Bisexuality and mental health
A number of recent surveys, for example in Australia, have found that bi people face more mental health problems than heterosexual, lesbian and gay people. This has been linked to continued biphobia: the belief that bisexuality does not exist (people are really gay or straight) and the ‘double discrimination’ bis often face from both heterosexual and lesbian and gay communities. This project would provide us with the facts and figures on bi mental health in the UK and assess the mental health needs of bi people so that we can inform relevant organisations.

Bisexual families
and relationships
One thing we found in the BiCon survey was that bi people are involved in many different kinds of relationships and families. There are issues around this about visibility (with many monogamous bi people feeling that they are labelled as ‘straight’ if they are with an ‘opposite gender’ partner and ‘gay/lesbian’ if they are with a ‘same gender’ partner). Non-monogamous bis can experience added stereotyping as ‘promiscuous’ or ‘greedy’. Bis with families often have concerns about their level of outness and how their children will be treated. This project would focus on the kinds of families and relationship structures entered into by bi people. Particularly it would think about the ways in which bi people form networks or ‘families-of-choice’ which may or may not be based around blood relationships and how they do, or do not, choose to have their relationships recognised.

Bisexuals and gender
A comparative study of bisexuality in men and women, in order to analyse the differences between male and female bisexuals, their understanding, expectations and lived realities of bisexuality. Potential methodology: interviews, analysis of published texts on male and female bisexuals.

These were the main projects that those of us at the meeting thought up. There were also several other ideas which we didn’t flesh out in so much detail such as:

· looking at the often fraught issues surrounding bisexuality and sexual health,
· using large-scale surveys, like MORI polls, to obtain demographic information about bisexuals in the UK, and/or extending the work of the Bicon surveys

· thinking about how bis are (or are not) represented in UK and European legislation)
· continuing our studies into bi ‘safe spaces’, how we make ourselves visible (or invisible) as bisexuals.
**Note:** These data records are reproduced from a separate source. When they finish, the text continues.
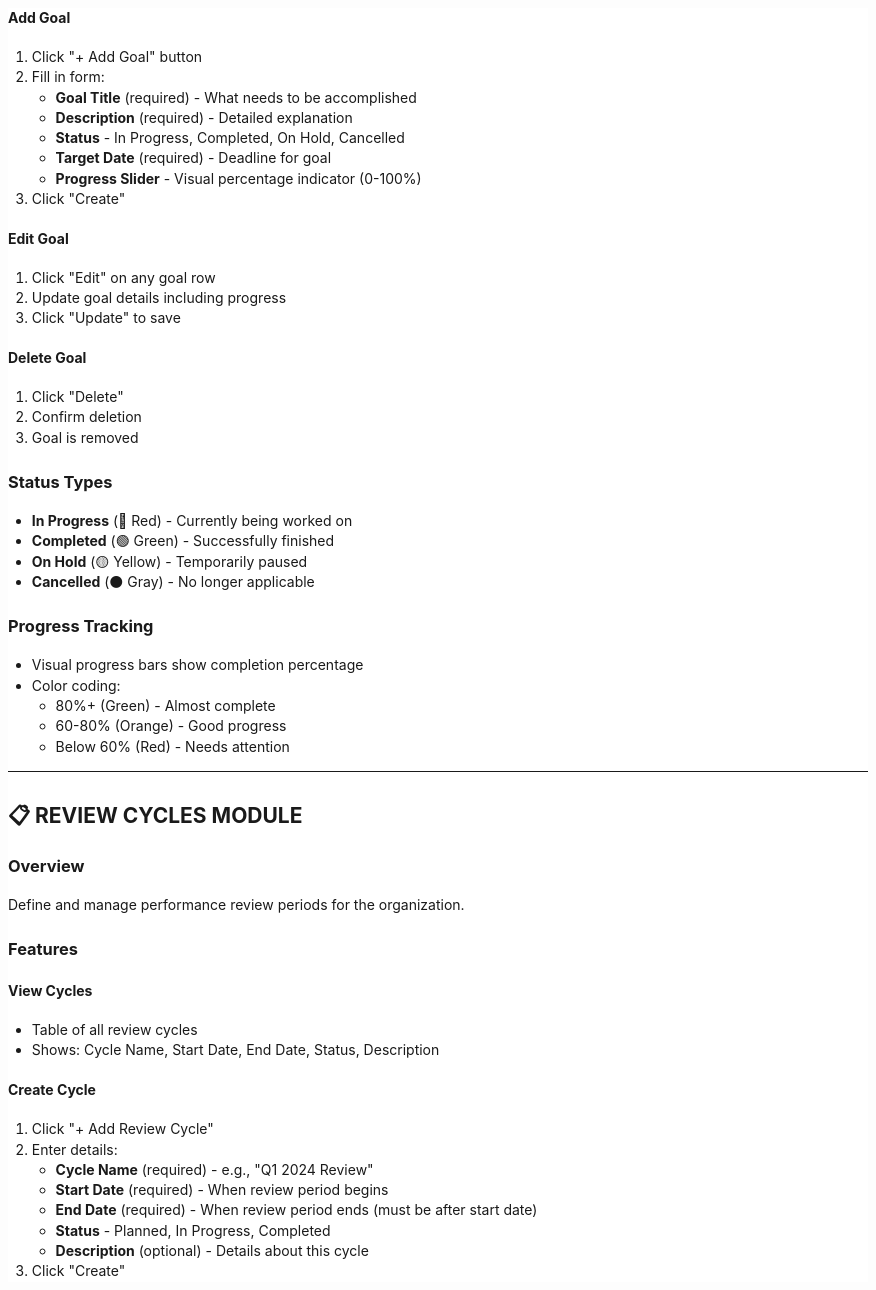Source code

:#### Add Goal
1. Click "+ Add Goal" button
2. Fill in form:
   - **Goal Title** (required) - What needs to be accomplished
   - **Description** (required) - Detailed explanation
   - **Status** - In Progress, Completed, On Hold, Cancelled
   - **Target Date** (required) - Deadline for goal
   - **Progress Slider** - Visual percentage indicator (0-100%)
3. Click "Create"

#### Edit Goal
1. Click "Edit" on any goal row
2. Update goal details including progress
3. Click "Update" to save

#### Delete Goal
1. Click "Delete"
2. Confirm deletion
3. Goal is removed

### Status Types
- **In Progress** (🔴 Red) - Currently being worked on
- **Completed** (🟢 Green) - Successfully finished
- **On Hold** (🟡 Yellow) - Temporarily paused
- **Cancelled** (⚫ Gray) - No longer applicable

### Progress Tracking
- Visual progress bars show completion percentage
- Color coding:
  - 80%+ (Green) - Almost complete
  - 60-80% (Orange) - Good progress
  - Below 60% (Red) - Needs attention

---

## 📋 REVIEW CYCLES MODULE

### Overview
Define and manage performance review periods for the organization.

### Features

#### View Cycles
- Table of all review cycles
- Shows: Cycle Name, Start Date, End Date, Status, Description

#### Create Cycle
1. Click "+ Add Review Cycle"
2. Enter details:
   - **Cycle Name** (required) - e.g., "Q1 2024 Review"
   - **Start Date** (required) - When review period begins
   - **End Date** (required) - When review period ends (must be after start date)
   - **Status** - Planned, In Progress, Completed
   - **Description** (optional) - Details about this cycle
3. Click "Create"
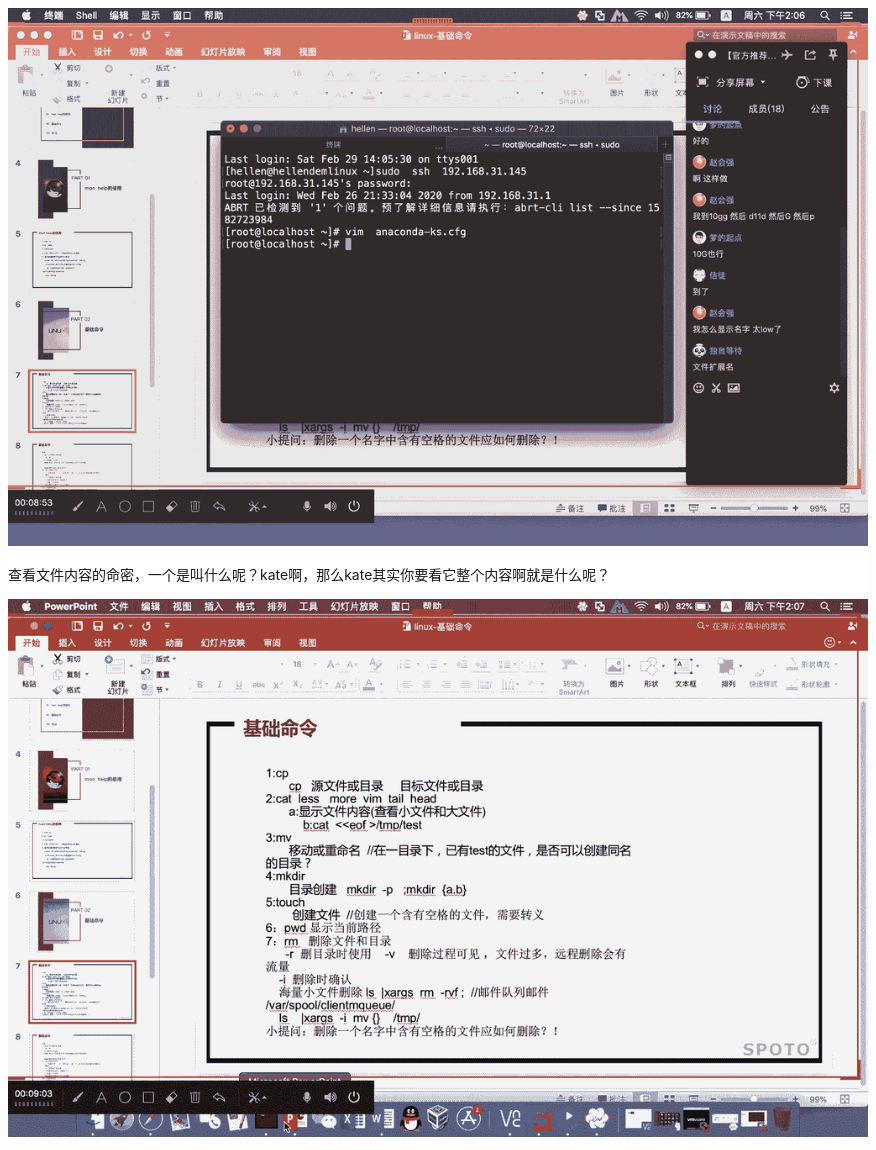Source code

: ![](img/dcf185667a0d9a6a273e538c9da25bdd_11.png)

查看文件内容的命密，一个是叫什么呢？kate啊，那么kate其实你要看它整个内容啊就是什么呢？

![](img/dcf185667a0d9a6a273e538c9da25bdd_13.png)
We’re also keen to keep up to date on the bi research that is going on worldwide, and to keep feeding that back to the bi community (through BCN) so that you know what is going on in the world of academia. For example, a recent spate of biological psychology research has claimed that bisexual men do not exist, but there have also been more positive recent articles summarising the good research that is being done about bi men’s experiences (as well as bi women’s experiences, the experiences of trans bis, and many other groups). We aim to put together lists of relevant publications and experts in the field (in the UK and internationally) as an online resource for anyone interested in bi research, probably on bi.org.